First, move the decimal point after first non-zero digit, here 5 is first non-zero digit so place the point after 5 and neglect all zeros. The decimal point moves to the right, we will write a negative sign on a power of 10.

0.000000059 = 5.9 × 10^{-8}

The above problem of converting smaller numbers in standard form can also be evaluated with the help of a standard form calculator by Meracalculator.

**Example3.**

Change 6.678 × 10^{9} in ordinary notation.

**Solution**

As, 10^{9} = 1000000000

To remove the decimal point from 6.678, divide it by 1000,

After a cancellation, we get, 6678000000

Some other solved examples are in the following table.

Ordinary number | Standard form (scientific notation) |

79043 | 79043 × 10^{4} |

7.890534 | 7.890534 × 10^{0} |

0.000000008 | 0.8 × 10^{-9} |

760096754.40 | 76009675440 × 10^{4} |

0.000000006666789 | 6.666789 × 10^{-9} |

## Unsolved question

Solve the following question by yourself

- Write 78.324 in standard form.
- Write 0.0000000657 in standard form.
- Write 0.897 × 10
^{-11 }in the ordinary form. - Write 6.7894 × 10
^{9}inthe ordinary form.

## Some important questions related to a standard form of a number

## First time when and who used the standard form?

In the 3^{rd} century, Archimedes used it first time to write the number of grains of sand in our universe.

## When do we need the standard form of a number?

Sometimes, we face very small or very large values, with many numbers of zeroes. There is a chance to occur an error by omitting zeros or writing more than the actual number of zeros. Therefore, we use the standard form of a number.

## Is any difference between standard form and scientific notation?

There is no difference between standard form and scientific notation. Standard form, scientific notation, and standard index form are the same.

## Can you write 1 in a standard form?

Yes, 1 can be written in standard form, as we know that any integer that has power 0 is always equal to 1.

In standard form 1 can be written as 1 × 10^{0}

## How I can write 25000000000000 in standard form?

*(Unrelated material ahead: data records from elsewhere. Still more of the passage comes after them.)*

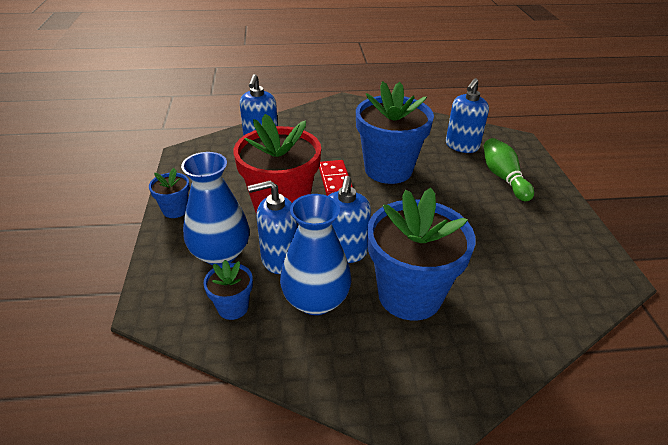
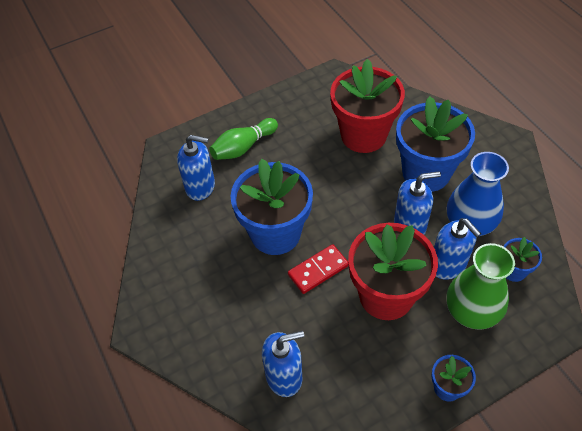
camera: 110 degrees left, 15 degrees up
(220, 253) = (471, 311): blue vase -> green vase
(493, 264) = (363, 135): none -> red flower pot

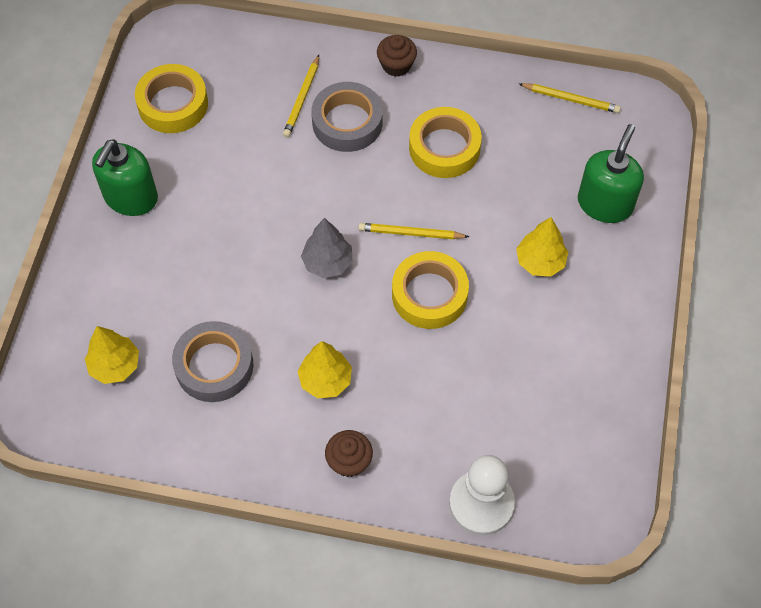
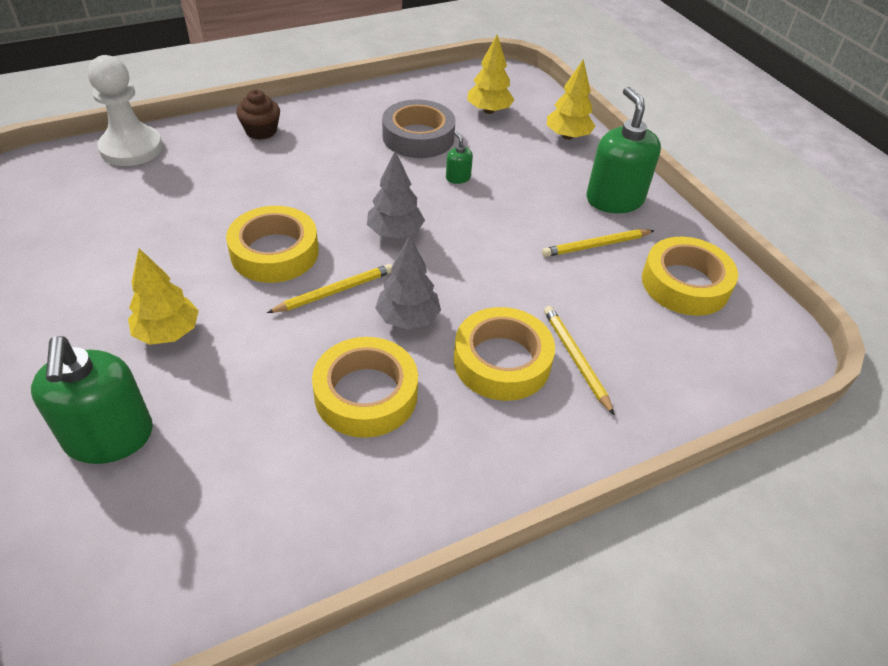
camera: 140 degrees right, 15 degrees down
(228, 293) = (458, 178): none -> green soap dispenser
(325, 380) = (321, 163): yellow tree -> yellow tree (567, 136)
(347, 122) = (502, 361): grey tape -> yellow tape
(379, 184) = (408, 318): none -> grey tree
(396, 65) = (514, 465): brown cupcake -> none
(570, 99) = (231, 565): yellow pencil -> yellow pencil (596, 245)

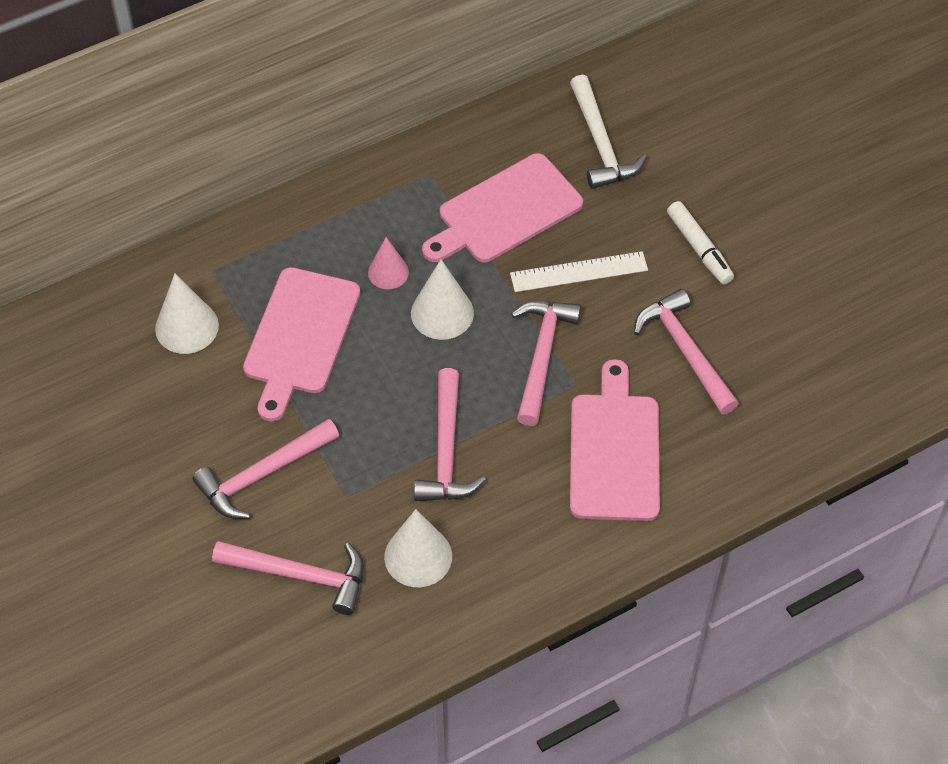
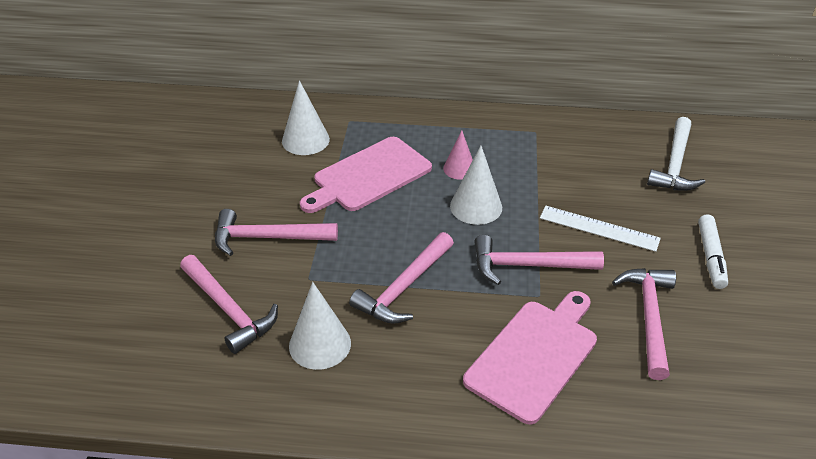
camera: 35 degrees right, 15 degrees down
(505, 212) = (571, 172): pink cutting board -> none
(542, 356) = (527, 265): pink hammer -> pink hammer turned 135 degrees counterclockwise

The standard form of 25000000000000 is 2.5× 10^{13}

## Conclusion

In this article, we’ve discussed the standard form of a number with its examples. We learned how we could convert ordinary numbers into standard notation. We have discussed the standard form of any rational numbers. Then we learned how to convert the expanded form into the standard notation.

In the example section, we solved many examples related to scientific notation for you. Further, we answered some questions that can arise in your mind while reading this article. After reading this article, you can solve any question related to standard form.